◆ EXERCISE PASSAGE
The second lesson we saw today was on parallelograms and was probably the most fascinating of the day. The lesson was highly visual and led the children to making an abstract generalisation. It was the first time the children had seen the shape and the teacher provided excellent boards, practical pre-cut shapes to explore, an activity designed specifically to unpick the properties of the shape and it's commonalities with rectangles and squares. During the lesson, there was group work and paired work, as well individual time in which the children spent measuring and exploring the size and lengths of their own parallelograms.  They also finished the lesson by telling us about its relationships with ‘diamonds’… but don’t worry, that's how the word translates when referring to a Rhombus #mathsjokes. We were also told in our feedback after the lesson that the Rhombus would be introduced at this stage.

The lesson on parallelograms was meticulous – just as we’d heard it would be from some colleagues from a different hub who’d seen the lesson last week, demonstrating the incredible consistency of teaching in Shanghai. The concept was introduced to the children by reminding them about the properties of squares and rectangles, before the parallelogram was introduced. The shape was explored by the teacher who overlapped two different coloured see-through rulers. The children then saw multiple representations of different parallelograms on the board before they measured their own shapes.

They measured the lengths of the different sides, discussed whether the shape had parallel and adjacent sides, before looking at angles inside a shape and the lines of symmetry it may or may not have had.  Then children were invited to display their findings under the visualiser. All inside 35 minutes.

The great thing about this lesson on parallelograms was that there are so many elements of good teaching that we know we use already in the UK. It just seems to be a running theme that whenever we write anything about our time out here, the detail and very specific time and discussion spent unpicking concepts rises to the surface. Excited, amazed and slightly confused, we’re off to bed. See you tomorrow Shanghai!

Day 7: Today in Shanghai, noticed that…

It was another thought provoking day in Shanghai. We watched the next Grade 5 (aged 10-11) lesson in the sequence on algebraic equations and then saw a Grade 1 (aged 6-7) lesson on subtracting using partitioning. 

Again, in the Grade 5 lesson, it was clear that the teacher was able to have a really specific learning point and stick to it. The misconception he correctly anticipated was that the children wouldn’t write the conclusion to the equations that they solved. For example:

A Dad uses ¥80 to buy five children’s cinema tickets. He has ¥5 remaining. How much does one ticket cost? 

x = each child’s ticket.

¥80 – 5x = ¥5
           5x = ¥80 - ¥5
           5x = ¥75
             x = ¥75 ÷ 5
             x = ¥15

The learning he valued was the sentence at the top, which he rightly predicted would be the children’s misconception. He expertly picked apart the children’s responses, which had all correctly found that x = ¥15, under the visualiser.

X = tickets (wrong)

X = children’s tickets (wrong)

Dataset excerpts:
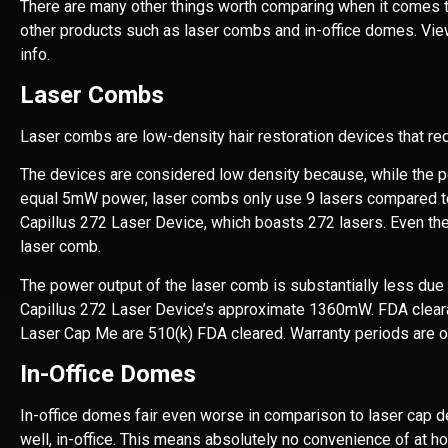
There are many other things worth comparing when it comes t
other products such as laser combs and in-office domes. Vie
info.
Laser Combs
Laser combs are low-density hair restoration devices that re
The devices are considered low density because, while the 
equal 5mW power, laser combs only use 9 lasers compared to
Capillus 272 Laser Device, which boasts 272 lasers. Even the
laser comb.
The power output of the laser comb is substantially less du
Capillus 272 Laser Device’s approximate 1360mW. FDA clear
Laser Cap Me are 510(k) FDA cleared. Warranty periods are o
In-Office Domes
In-office domes fair even worse in comparison to laser cap de
well, in-office. This means absolutely no convenience of at h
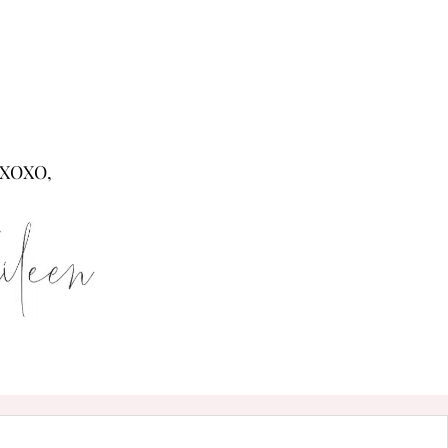
XOXO,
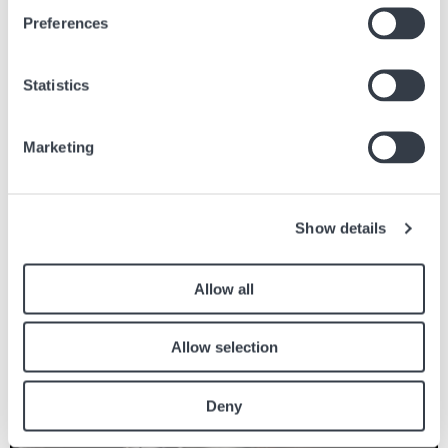
Attention danger : les champs magnétiques
Preferences
28 oct, 2020
Conseils
Statistics
Marketing
Articles similaires
Retrouvez les autres articles du journal en lien avec l’article ci dessus.
Show details
Image
Allow all
Allow selection
Deny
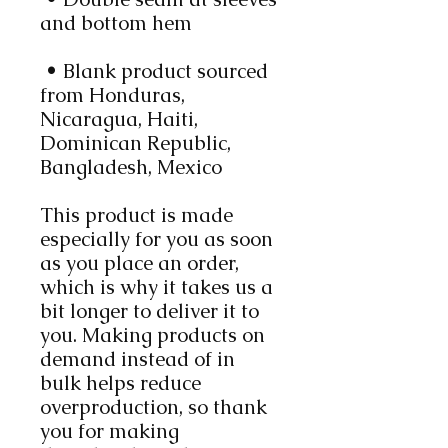
and bottom hem
 • Blank product sourced 
from Honduras, 
Nicaragua, Haiti, 
Dominican Republic, 
Bangladesh, Mexico
This product is made 
especially for you as soon 
as you place an order, 
which is why it takes us a 
bit longer to deliver it to 
you. Making products on 
demand instead of in 
bulk helps reduce 
overproduction, so thank 
you for making 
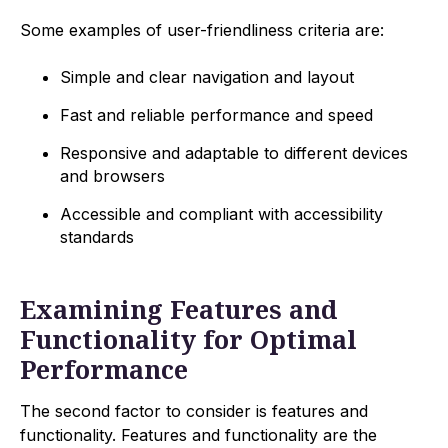
Some examples of user-friendliness criteria are:
Simple and clear navigation and layout
Fast and reliable performance and speed
Responsive and adaptable to different devices
and browsers
Accessible and compliant with accessibility
standards
Examining Features and
Functionality for Optimal
Performance
The second factor to consider is features and
functionality. Features and functionality are the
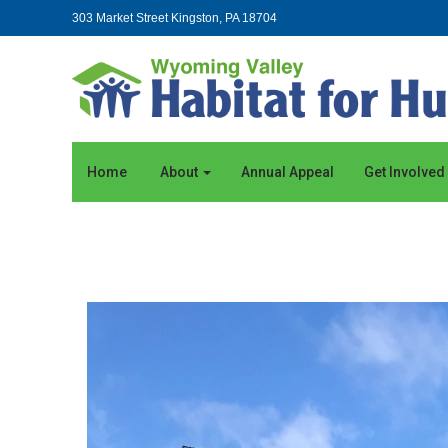
303 Market Street Kingston, PA 18704
Home
About
Annual Appeal
Get Involved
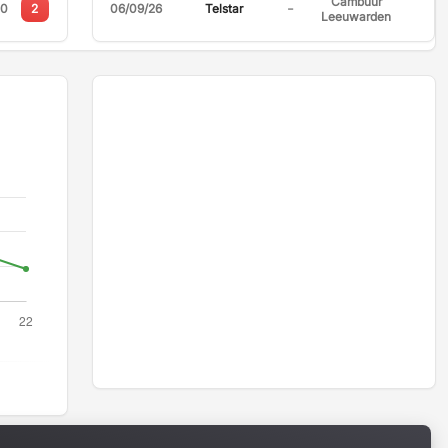
Cambuur
-
0
2
06/09/26
Telstar
Leeuwarden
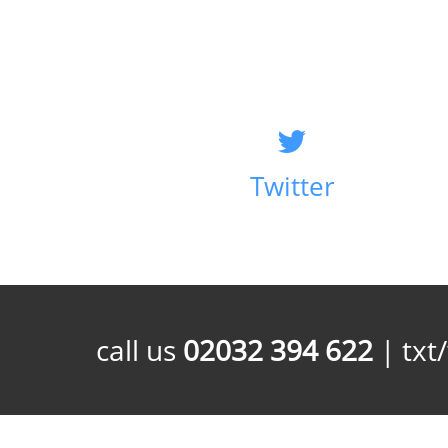
Twitter
call us
02032 394 622
| txt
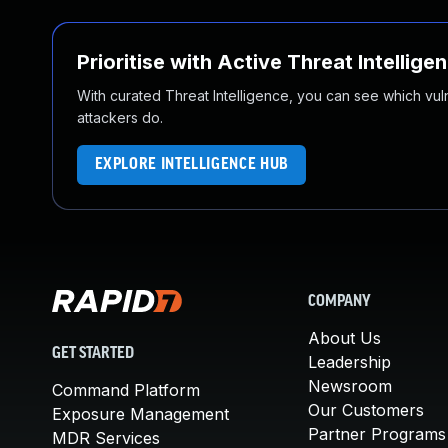
Prioritise with Active Threat Intellige
With curated Threat Intelligence, you can see which vulner
attackers do.
EXPLORE INTELLIGENCE HUB
COMPANY
About Us
GET STARTED
Leadership
Newsroom
Command Platform
Our Customers
Exposure Management
Partner Programs
MDR Services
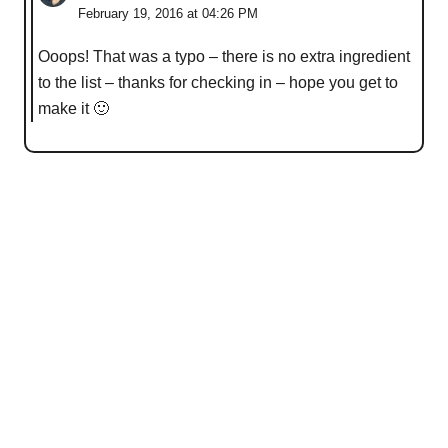
February 19, 2016 at 04:26 PM
Ooops! That was a typo – there is no extra ingredient
to the list – thanks for checking in – hope you get to
make it 🙂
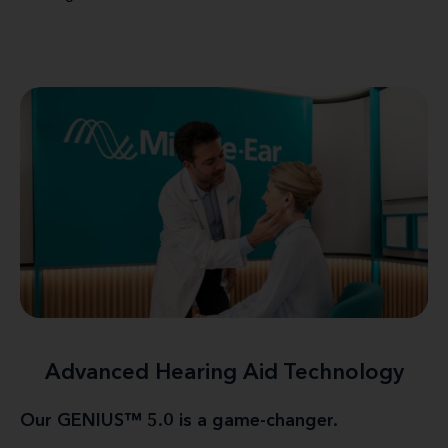
Advanced Hearing Aid Technology
Our GENIUS™ 5.0 is a game-changer.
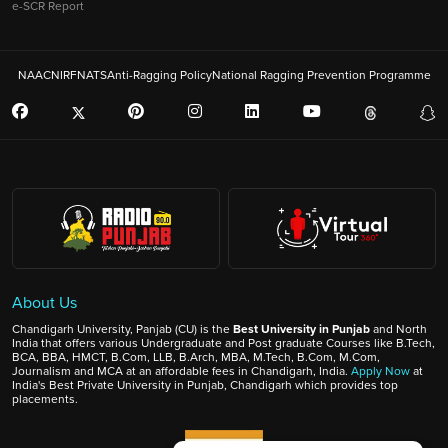
e-SCR Report
NAAC
NIRF
NATS
Anti-Ragging Policy
National Ragging Prevention Programme
About Us
Chandigarh University, Panjab (CU) is the
Best University in Punjab
and North
India that offers various Undergraduate and Post graduate Courses like B.Tech,
BCA, BBA, HMCT, B.Com, LLB, B.Arch, MBA, M.Tech, B.Com, M.Com,
Journalism and MCA at an affordable fees in Chandigarh, India.
Apply Now
at
India's Best Private University in Punjab, Chandigarh which provides top
placements.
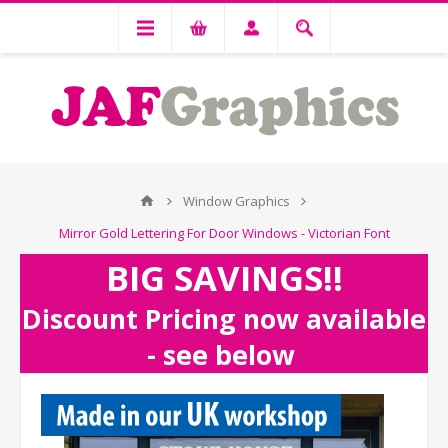
Window Graphics
Mirror Gold Lettering For Door Windows - Victorian Font
BIG SAVINGS!!
Discount Pricing now available
- see below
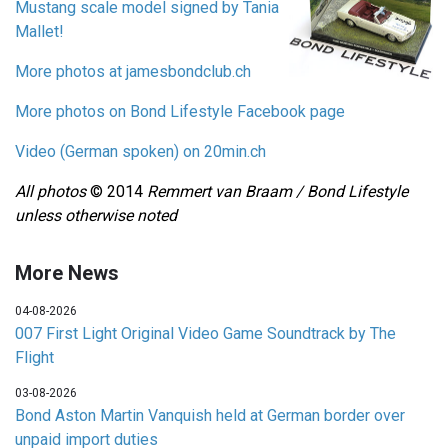
Mustang scale model signed by Tania
Mallet!
More photos at jamesbondclub.ch
More photos on Bond Lifestyle Facebook page
Video (German spoken) on 20min.ch
All photos
© 2014
Remmert van Braam / Bond Lifestyle
unless otherwise noted
More News
04-08-2026
007 First Light Original Video Game Soundtrack by The
Flight
03-08-2026
Bond Aston Martin Vanquish held at German border over
unpaid import duties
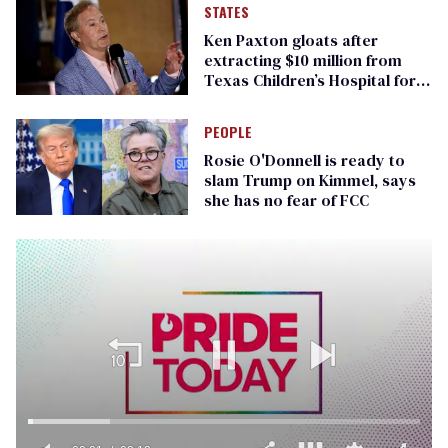
STATES
Ken Paxton gloats after
extracting $10 million from
Texas Children’s Hospital for
‘detransition’ center
PEOPLE
Rosie O'Donnell is ready to
slam Trump on Kimmel, says
she has no fear of FCC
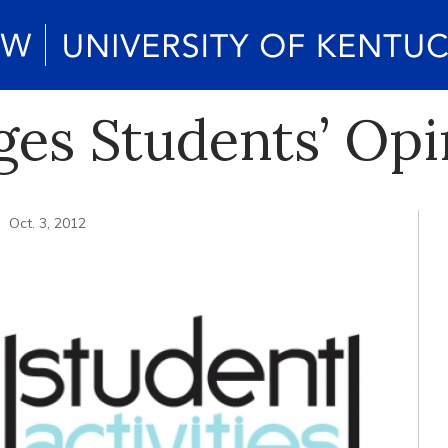
es Students’ Opi
Oct. 3, 2012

◆ YOUR TASKS
#1 List the forms of work that the Shanghai lessons passage says took place during the parallelogram lesson.
#2 In the Shanghai lessons passage, what did the teacher overlap to explore the parallelogram?

◆ ANSWERS TO THE TASKS
#1 Group work, paired work, and individual time

#2 Two different coloured see-through rulers.